DUBAI,
January 11 (IslamOnline & News Agencies) – Former U.S.
Vice-President Al Gore warned against the grave repercussions if U.S.
war threats to Iraq were to materialize, saying that any potential war
in Iraq would be between the world community and the Arab country.
“There
is an uncertainty associated with a war on Iraq that also weighs heavily
on the economy: not knowing what consequences (the war might have), what
a post-war Iraq would look like, what effect there would be on world
markets and what the Arab street reaction would be,” Gore was quoted
by the Agence France-Presse (AFP) as saying in the Second Gulf Economic
Forum launched here on Saturday, January 11.
Gore
who has accused Washington of losing focus in its war on terrorism by
erroneously pinpointing Iraq, praised the six-member Gulf Cooperation
Council for its anti-terror stance.
Any
war in Iraq would “not be between the United States and Iraq but the
world community and Iraq,” stressed Gore, U.S. President George W.
Bush’s rival in the 2000 presidential election.
Nobody
could justify, he said, the “reign Saddam Hussein has been responsible
for in Iraq and his failure to comply with resolutions ... (after which)
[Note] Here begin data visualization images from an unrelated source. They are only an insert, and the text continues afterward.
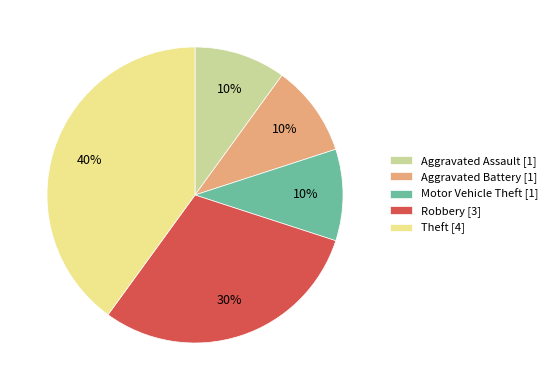

Is it true that Theft [4] is 54% of the pie?

False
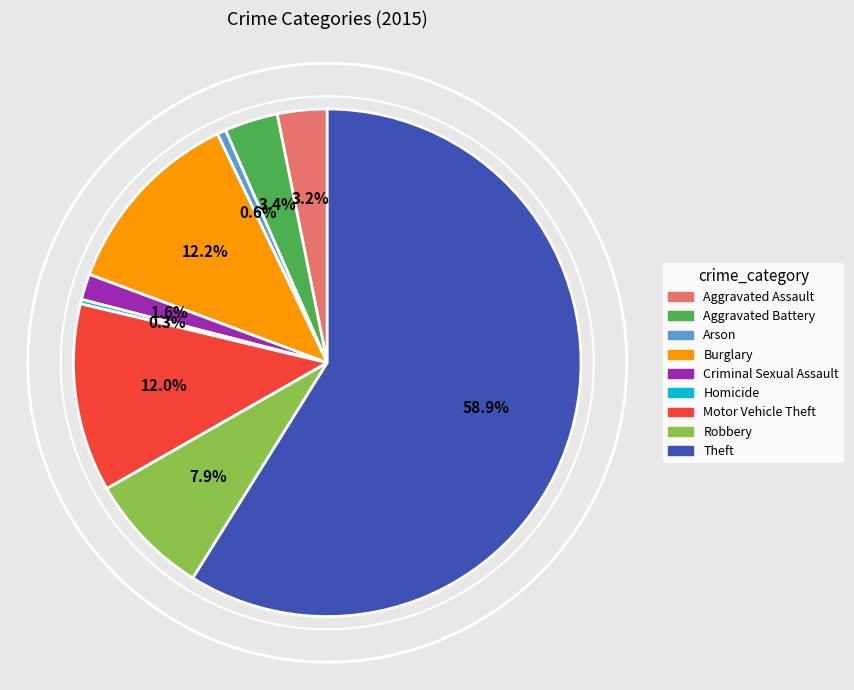

What is the change in value from Burglary to Robbery?

-77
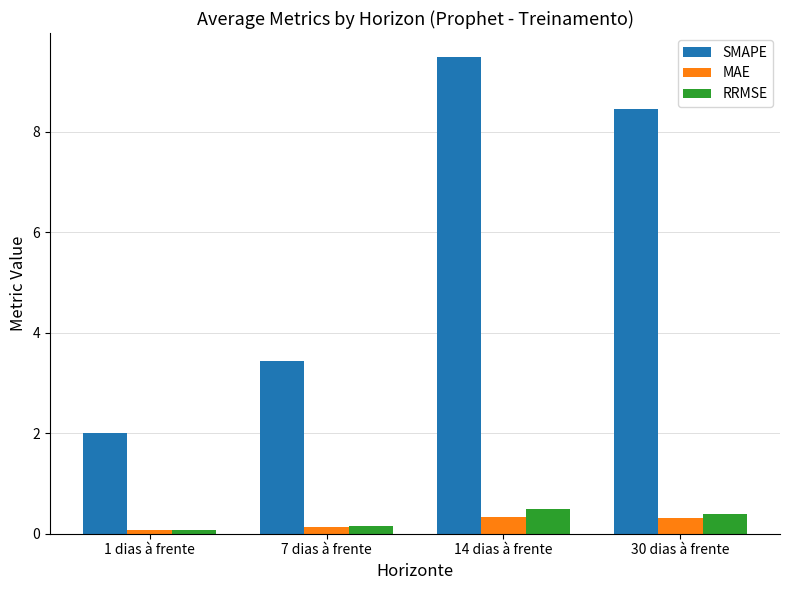

What is the average value of the MAE series?

0.2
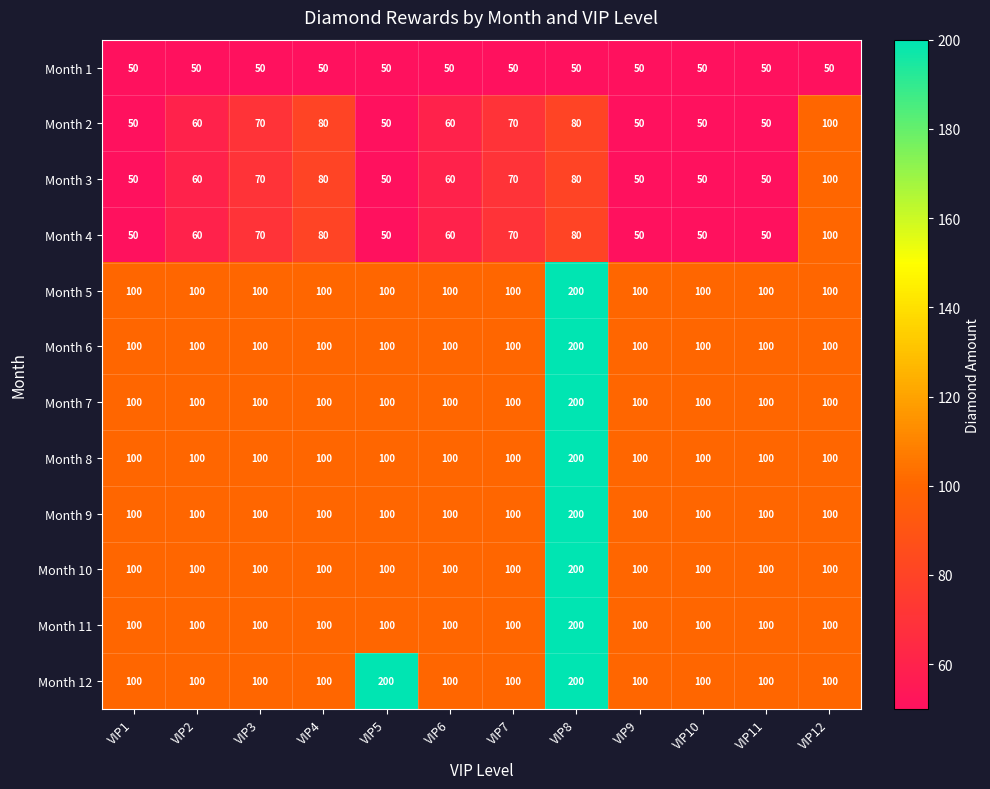

What is the difference between the highest and lowest values at VIP10?

50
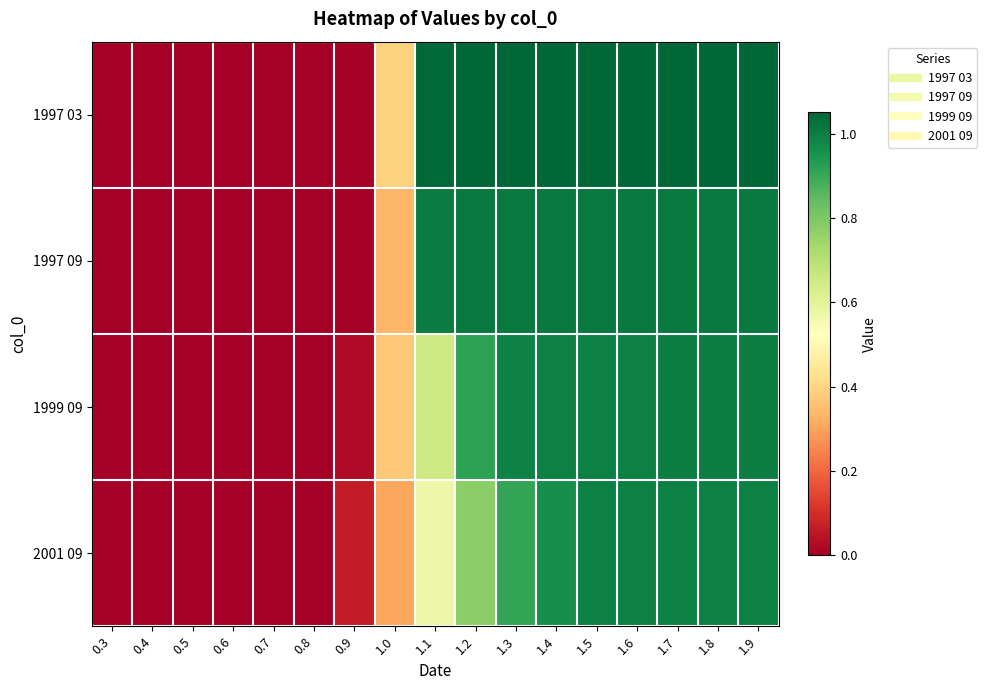

At which category is the sum across all series the highest?

1.9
he embarked on a mission to build weapons of mass destruction.”
Gore,
who won the popular vote for president two years ago but failed to gain
enough electoral college votes to win the White House, rounded on the
Bush administration, saying its desire to seek “military dominance of
political adversaries was wrong.”
Mussa
Says Iraq War Will Open “Pandora’s Box”
In
a related development, Arab League Secretary General Amr Mussa warned
Saturday that a war in Iraq would open up a “Pandora’s box” of
problems in a region already frustrated by Israel's policies against the
Palestinians.
The
region is “facing unprecedented political changes with a possible war
on Iraq,” Mussa said in a speech delivered on his behalf to Forum in
Dubai.
A
potential U.S.-led conflict with Iraq over its alleged weapons of mass
destruction would “open up a Pandora’s box of problems in a region
already frustrated by Israeli policies against Palestinians.”
The
Arab League was “working very hard to avoid war in Iraq ... and the
devastating economic and social fallout it would bring,” Mussa said.
He
added that the Middle East had been falsely accused of supporting
violence and wrongly identified as a “fertile ground for extremism.”